START INPUT

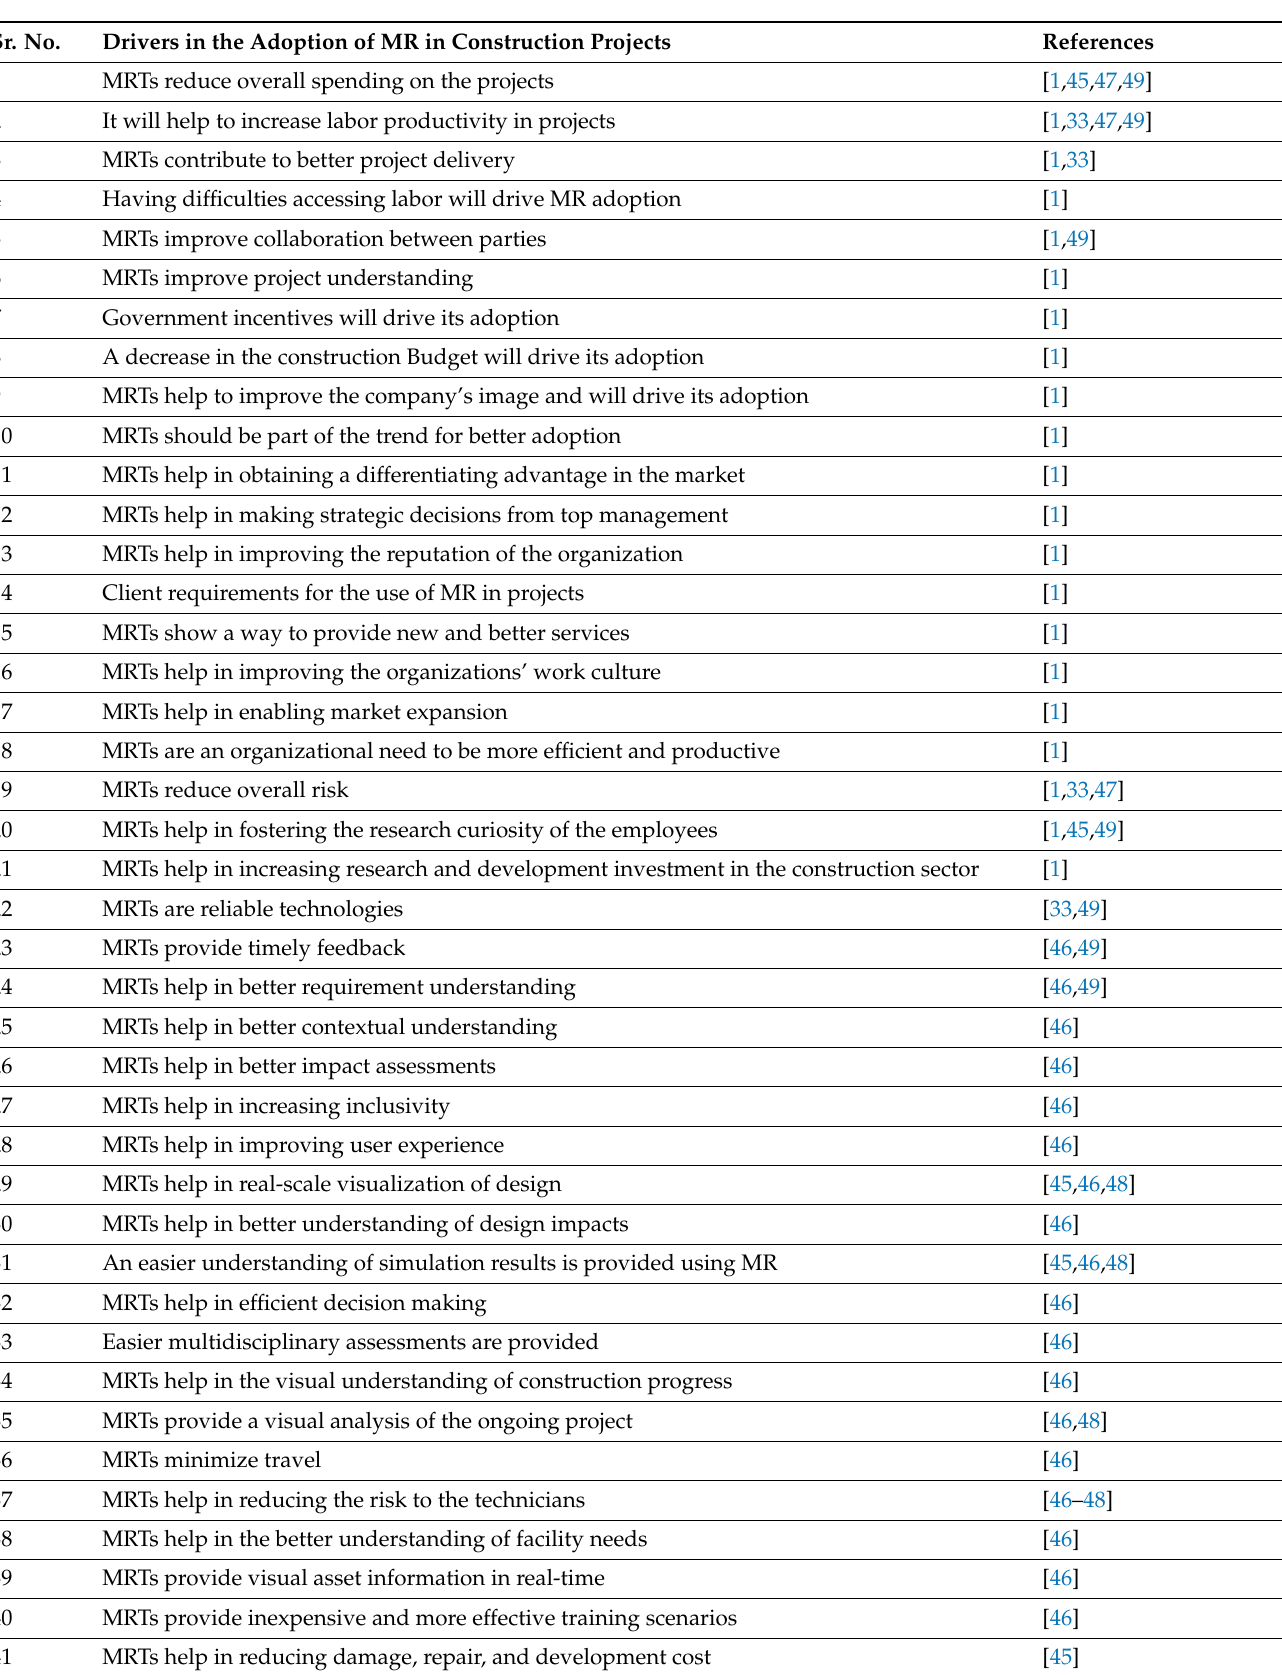
Table 2. Drivers of MR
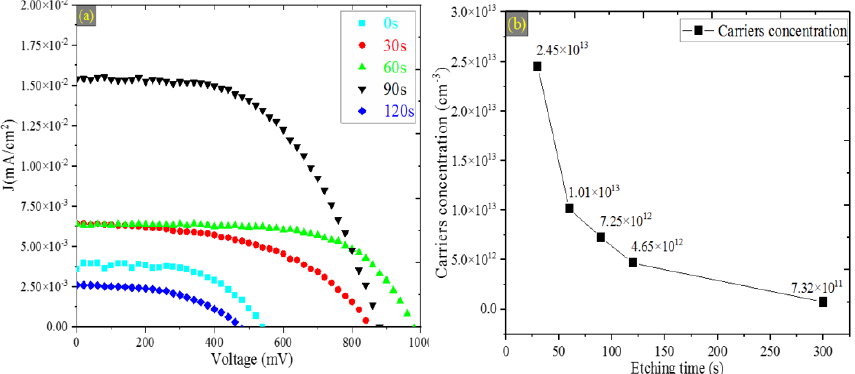
Figure 4. Etching time-dependent ( a ) J-V curves Al/c-Si/PSi/Ag, and ( b ) carriers concentration of PSi.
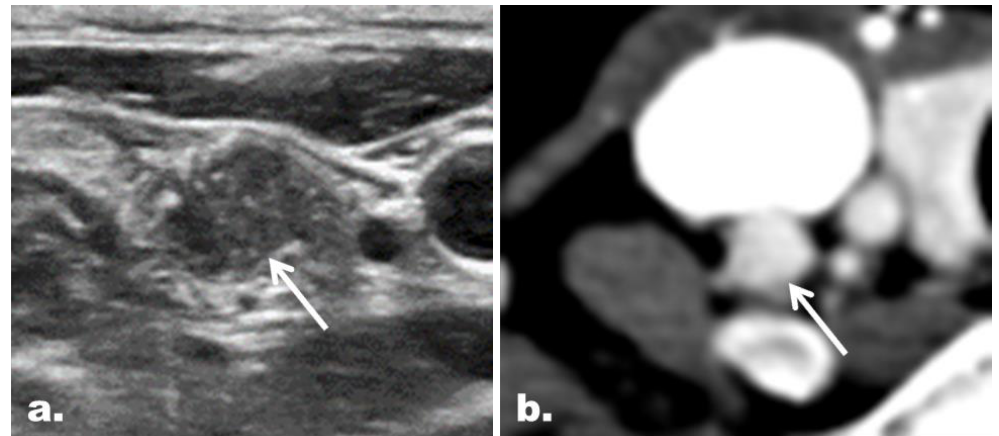
Figure 3. Representative case of a concordant suspicious LN with the final diagnosis of metastasis in a 41-year-old woman with PTC. ( a ) The gray scale US image depicts a round LN (arrow) with microcalcifications at the right neck level IV. The LN was classified as a suspicious LN on US. ( b ) The LN (arrow) showed diffuse strong enhancement on CT and thus was also classified as a suspicious LN on CT.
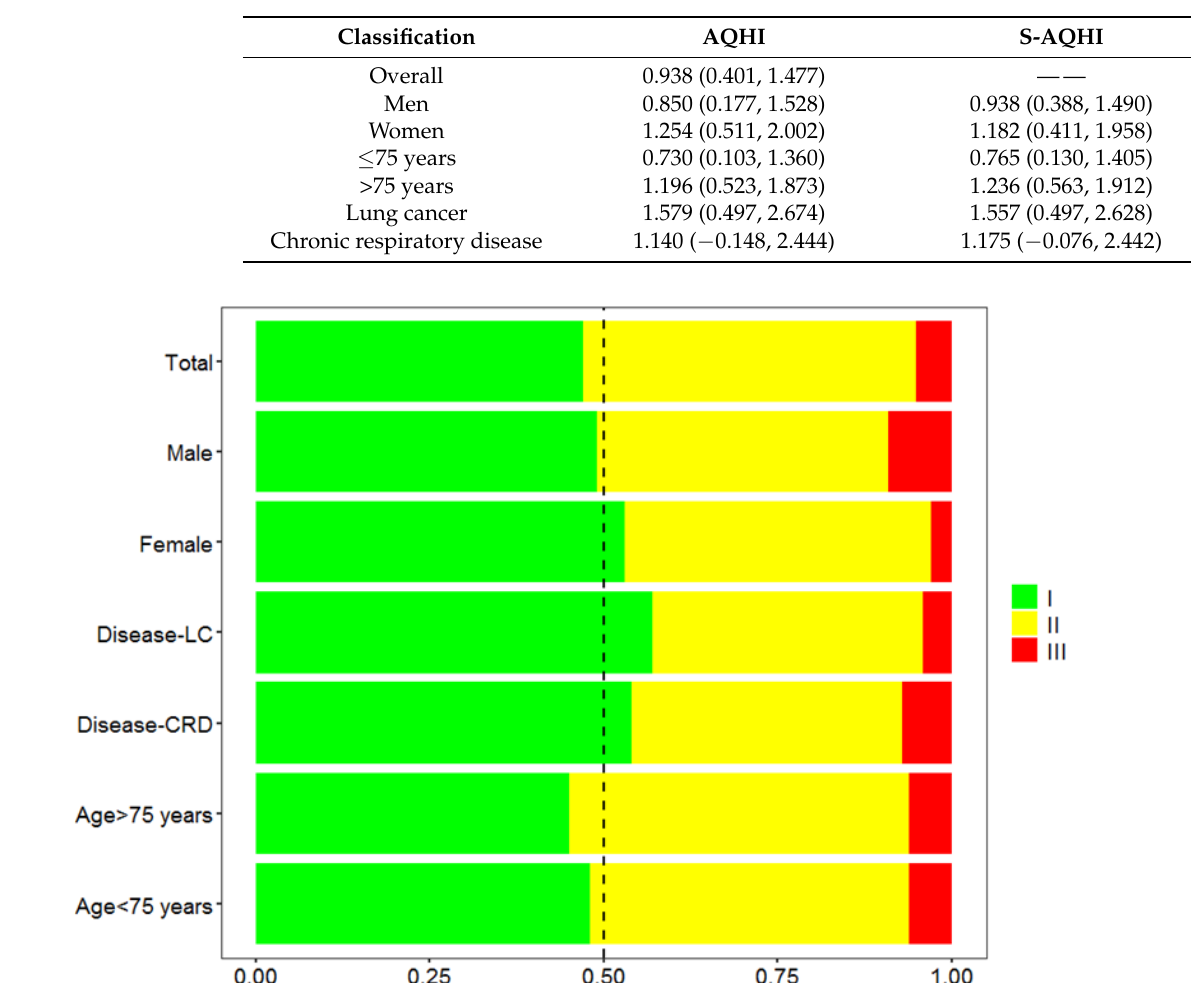
Table 4. Effects of the AQHI and S-AQHI on daily mortality in various populations in Beijing (%).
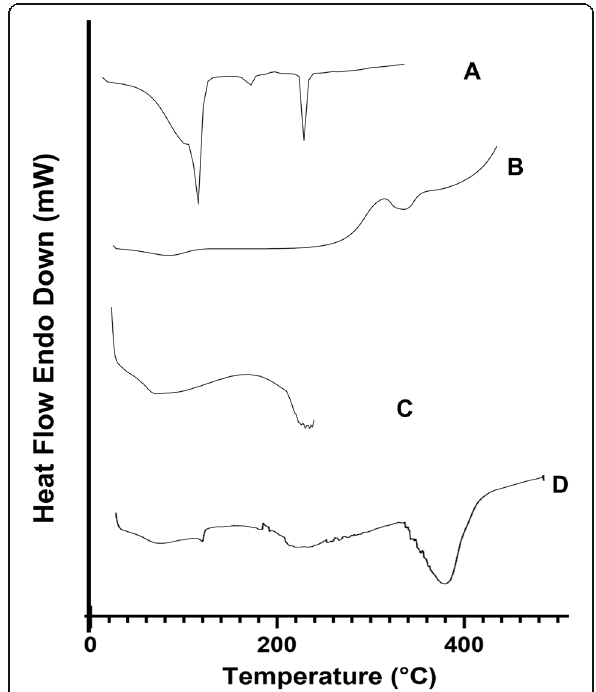
Fig. 2 DSC spectra of ( a ) pure flurbiprofen, ( b ) HPMC K15M, ( c ) ERL100 and ( d ) drug and polymer physical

END INPUT

— EXERCISE DESCRIPTION —
When copying the listing, skip the pictures and keep each line exactly as written.

— FINISHED EXERCISE —
Table 2. Drivers of MR
Figure 4. Etching time-dependent ( a ) J-V curves Al/c-Si/PSi/Ag, and ( b ) carriers concentration of PSi.
Figure 3. Representative case of a concordant suspicious LN with the final diagnosis of metastasis in a 41-year-old woman with PTC. ( a ) The gray scale US image depicts a round LN (arrow) with microcalcifications at the right neck level IV. The LN was classified as a suspicious LN on US. ( b ) The LN (arrow) showed diffuse strong enhancement on CT and thus was also classified as a suspicious LN on CT.
Table 4. Effects of the AQHI and S-AQHI on daily mortality in various populations in Beijing (%).
Fig. 2 DSC spectra of ( a ) pure flurbiprofen, ( b ) HPMC K15M, ( c ) ERL100 and ( d ) drug and polymer physical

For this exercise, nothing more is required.